Two fixed, equal, positive charges, each of magnitude $q=5\times {10}^{-5} \mathrm{C}$ are located at points $A$ and $B$ separated by a distance of $6 \mathrm{m}$. An equal and opposite charge moves towards them along the line $\mathrm{COD}$, the perpendicular bisector of the line $AB$. The moving charge, when it reaches the point $C$ at a distance of $4 \mathrm{m}$ from $O$, has a kinetic energy of $4 \mathrm{J}$. Calculate the distance of the farthest point $D$ (in meter) which the negative charge will reach before returning towards $C$.

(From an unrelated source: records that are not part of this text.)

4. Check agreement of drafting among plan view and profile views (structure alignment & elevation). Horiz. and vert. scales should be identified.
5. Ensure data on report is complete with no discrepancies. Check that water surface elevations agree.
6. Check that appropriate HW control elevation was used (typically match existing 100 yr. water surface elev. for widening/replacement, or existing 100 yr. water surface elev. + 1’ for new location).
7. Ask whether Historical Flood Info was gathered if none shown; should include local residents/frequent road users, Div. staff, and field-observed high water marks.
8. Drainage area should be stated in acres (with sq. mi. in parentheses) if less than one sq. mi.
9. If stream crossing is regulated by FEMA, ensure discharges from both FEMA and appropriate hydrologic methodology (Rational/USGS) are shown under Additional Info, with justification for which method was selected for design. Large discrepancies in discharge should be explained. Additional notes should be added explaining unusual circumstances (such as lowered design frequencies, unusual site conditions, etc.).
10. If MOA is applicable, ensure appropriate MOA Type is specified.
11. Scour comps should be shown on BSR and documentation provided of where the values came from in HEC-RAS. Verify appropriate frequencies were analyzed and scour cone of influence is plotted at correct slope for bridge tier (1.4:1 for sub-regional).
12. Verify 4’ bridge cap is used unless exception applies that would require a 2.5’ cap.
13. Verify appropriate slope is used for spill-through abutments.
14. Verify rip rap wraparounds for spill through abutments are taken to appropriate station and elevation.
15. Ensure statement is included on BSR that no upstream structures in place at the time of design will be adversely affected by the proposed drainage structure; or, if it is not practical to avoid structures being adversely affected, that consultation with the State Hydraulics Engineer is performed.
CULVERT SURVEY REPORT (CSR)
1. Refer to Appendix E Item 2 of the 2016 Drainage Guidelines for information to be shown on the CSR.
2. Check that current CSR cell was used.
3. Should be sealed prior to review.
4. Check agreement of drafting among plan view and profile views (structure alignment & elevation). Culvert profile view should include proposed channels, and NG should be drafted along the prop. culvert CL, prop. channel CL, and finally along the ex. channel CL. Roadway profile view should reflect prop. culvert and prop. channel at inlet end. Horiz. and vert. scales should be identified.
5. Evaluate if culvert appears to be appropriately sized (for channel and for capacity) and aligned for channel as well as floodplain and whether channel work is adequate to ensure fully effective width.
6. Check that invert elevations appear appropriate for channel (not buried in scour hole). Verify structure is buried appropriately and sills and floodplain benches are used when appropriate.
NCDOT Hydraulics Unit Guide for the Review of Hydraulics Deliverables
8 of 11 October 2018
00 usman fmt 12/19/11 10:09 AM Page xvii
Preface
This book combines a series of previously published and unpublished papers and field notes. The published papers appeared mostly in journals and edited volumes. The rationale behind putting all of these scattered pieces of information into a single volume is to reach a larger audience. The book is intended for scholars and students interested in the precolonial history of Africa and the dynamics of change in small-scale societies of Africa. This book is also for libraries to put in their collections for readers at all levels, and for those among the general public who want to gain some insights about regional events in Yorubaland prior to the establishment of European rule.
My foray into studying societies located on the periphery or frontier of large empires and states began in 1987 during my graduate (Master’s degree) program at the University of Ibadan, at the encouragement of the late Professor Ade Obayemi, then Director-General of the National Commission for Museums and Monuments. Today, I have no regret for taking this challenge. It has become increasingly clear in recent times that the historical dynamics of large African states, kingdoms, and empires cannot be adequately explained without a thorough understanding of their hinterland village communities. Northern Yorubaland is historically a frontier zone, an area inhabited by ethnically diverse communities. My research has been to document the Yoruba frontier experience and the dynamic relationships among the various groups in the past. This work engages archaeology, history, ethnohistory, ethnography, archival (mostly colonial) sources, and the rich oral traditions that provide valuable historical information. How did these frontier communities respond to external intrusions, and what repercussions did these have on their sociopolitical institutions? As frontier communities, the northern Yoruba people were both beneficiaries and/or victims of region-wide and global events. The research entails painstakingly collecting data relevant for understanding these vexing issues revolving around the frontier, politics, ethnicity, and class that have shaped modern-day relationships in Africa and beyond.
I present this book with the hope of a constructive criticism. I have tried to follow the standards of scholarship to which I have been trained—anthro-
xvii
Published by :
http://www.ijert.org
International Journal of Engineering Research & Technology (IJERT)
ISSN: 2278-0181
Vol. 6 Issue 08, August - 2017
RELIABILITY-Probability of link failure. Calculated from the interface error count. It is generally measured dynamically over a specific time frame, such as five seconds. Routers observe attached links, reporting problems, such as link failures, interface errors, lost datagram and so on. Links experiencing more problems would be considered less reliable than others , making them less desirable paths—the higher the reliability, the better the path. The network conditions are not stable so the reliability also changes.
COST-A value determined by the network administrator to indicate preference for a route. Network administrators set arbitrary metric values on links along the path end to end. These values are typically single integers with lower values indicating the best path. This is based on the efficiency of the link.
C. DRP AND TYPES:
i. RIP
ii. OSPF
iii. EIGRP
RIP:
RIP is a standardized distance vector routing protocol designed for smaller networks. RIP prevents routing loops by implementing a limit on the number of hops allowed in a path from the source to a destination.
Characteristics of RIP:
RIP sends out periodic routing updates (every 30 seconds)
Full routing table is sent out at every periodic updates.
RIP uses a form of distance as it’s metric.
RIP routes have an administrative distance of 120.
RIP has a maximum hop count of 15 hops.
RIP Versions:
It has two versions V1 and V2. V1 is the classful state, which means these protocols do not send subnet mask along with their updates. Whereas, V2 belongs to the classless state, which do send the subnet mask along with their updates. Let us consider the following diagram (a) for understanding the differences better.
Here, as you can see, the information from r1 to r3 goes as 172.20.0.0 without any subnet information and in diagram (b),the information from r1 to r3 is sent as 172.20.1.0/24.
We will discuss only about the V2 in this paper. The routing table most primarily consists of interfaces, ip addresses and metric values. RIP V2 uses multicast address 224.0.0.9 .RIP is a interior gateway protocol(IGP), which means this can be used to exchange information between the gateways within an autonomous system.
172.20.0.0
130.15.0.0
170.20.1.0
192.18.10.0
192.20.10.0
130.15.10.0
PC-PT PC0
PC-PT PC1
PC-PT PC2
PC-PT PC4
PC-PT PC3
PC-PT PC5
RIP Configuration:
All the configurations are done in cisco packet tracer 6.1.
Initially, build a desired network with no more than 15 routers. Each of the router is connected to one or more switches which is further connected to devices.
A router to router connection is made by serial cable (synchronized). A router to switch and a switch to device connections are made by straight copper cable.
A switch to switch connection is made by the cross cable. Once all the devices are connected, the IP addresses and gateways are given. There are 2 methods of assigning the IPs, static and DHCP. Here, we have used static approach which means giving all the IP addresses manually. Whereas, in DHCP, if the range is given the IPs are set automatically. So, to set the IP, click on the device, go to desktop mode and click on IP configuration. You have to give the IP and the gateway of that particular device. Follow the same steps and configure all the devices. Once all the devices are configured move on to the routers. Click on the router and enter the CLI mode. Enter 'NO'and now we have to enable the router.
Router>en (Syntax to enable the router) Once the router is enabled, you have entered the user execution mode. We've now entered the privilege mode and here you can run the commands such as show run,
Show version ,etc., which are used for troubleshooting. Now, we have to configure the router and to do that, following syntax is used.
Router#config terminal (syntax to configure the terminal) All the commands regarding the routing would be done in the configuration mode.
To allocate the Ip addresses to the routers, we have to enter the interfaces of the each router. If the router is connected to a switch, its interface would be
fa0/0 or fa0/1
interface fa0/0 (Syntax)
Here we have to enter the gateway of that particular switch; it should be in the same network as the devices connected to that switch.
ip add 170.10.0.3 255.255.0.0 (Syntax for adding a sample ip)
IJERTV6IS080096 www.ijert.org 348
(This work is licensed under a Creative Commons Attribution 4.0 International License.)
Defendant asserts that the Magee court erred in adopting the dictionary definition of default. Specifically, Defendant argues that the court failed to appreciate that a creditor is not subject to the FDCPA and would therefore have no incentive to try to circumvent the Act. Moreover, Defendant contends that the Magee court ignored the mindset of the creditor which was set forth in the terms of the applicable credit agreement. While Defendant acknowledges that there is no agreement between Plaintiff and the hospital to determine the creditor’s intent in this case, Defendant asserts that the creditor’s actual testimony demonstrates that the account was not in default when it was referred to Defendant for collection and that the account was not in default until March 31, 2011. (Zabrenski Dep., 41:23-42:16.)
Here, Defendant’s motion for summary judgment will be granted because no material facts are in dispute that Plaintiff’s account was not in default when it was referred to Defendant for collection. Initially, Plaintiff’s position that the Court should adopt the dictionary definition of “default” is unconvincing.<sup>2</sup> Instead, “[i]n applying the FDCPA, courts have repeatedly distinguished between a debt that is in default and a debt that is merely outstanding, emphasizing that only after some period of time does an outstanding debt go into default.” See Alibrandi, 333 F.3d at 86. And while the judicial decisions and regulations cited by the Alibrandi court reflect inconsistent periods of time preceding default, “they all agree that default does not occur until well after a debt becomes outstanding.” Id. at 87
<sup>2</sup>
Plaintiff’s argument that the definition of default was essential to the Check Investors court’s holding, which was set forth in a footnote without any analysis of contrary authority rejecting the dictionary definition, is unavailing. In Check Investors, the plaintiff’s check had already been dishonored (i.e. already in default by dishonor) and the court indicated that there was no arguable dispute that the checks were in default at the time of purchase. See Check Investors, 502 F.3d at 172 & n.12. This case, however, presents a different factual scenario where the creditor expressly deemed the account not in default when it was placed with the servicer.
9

Two point dipoles $p\hat{k}$ and $\frac{P}{2}\hat{k}$ are located at $\left(0,0,0\right)$ and $\left(1 m, 0, 2 m\right)$ respectively. If the resultant electric field due to the two dipoles at the point $\left(1 m, 0, 0\right)$ is $\frac{-7}{x}kP\hat{\mathit{k}}$, find $x$.

The length of each side of a cubical closed surface is $\ell$. If charge $q$ is situated on one of the vertices of the cube, then if the flux passing through shaded face of the cube is $\frac{q}{3n{\epsilon }_0}$, find the value of $n$.

A charge $Q$ is uniformly distributed over a rod of length $\ell$. Consider a hypothetical cube of edge $\ell$ with the centre of the cube at one end of the rod. If the minimum possible flux of the electric field through the entire surface of the cube is $\frac{Q}{x{\epsilon }_0}$, find $x$.

There are $27$ drops of a conducting fluid. Each has a radius $r$ and they are charged to a potential $V_0$. They are then combined to form a bigger drop. If the potential of bigger drop is n $V_0$ then find $n$.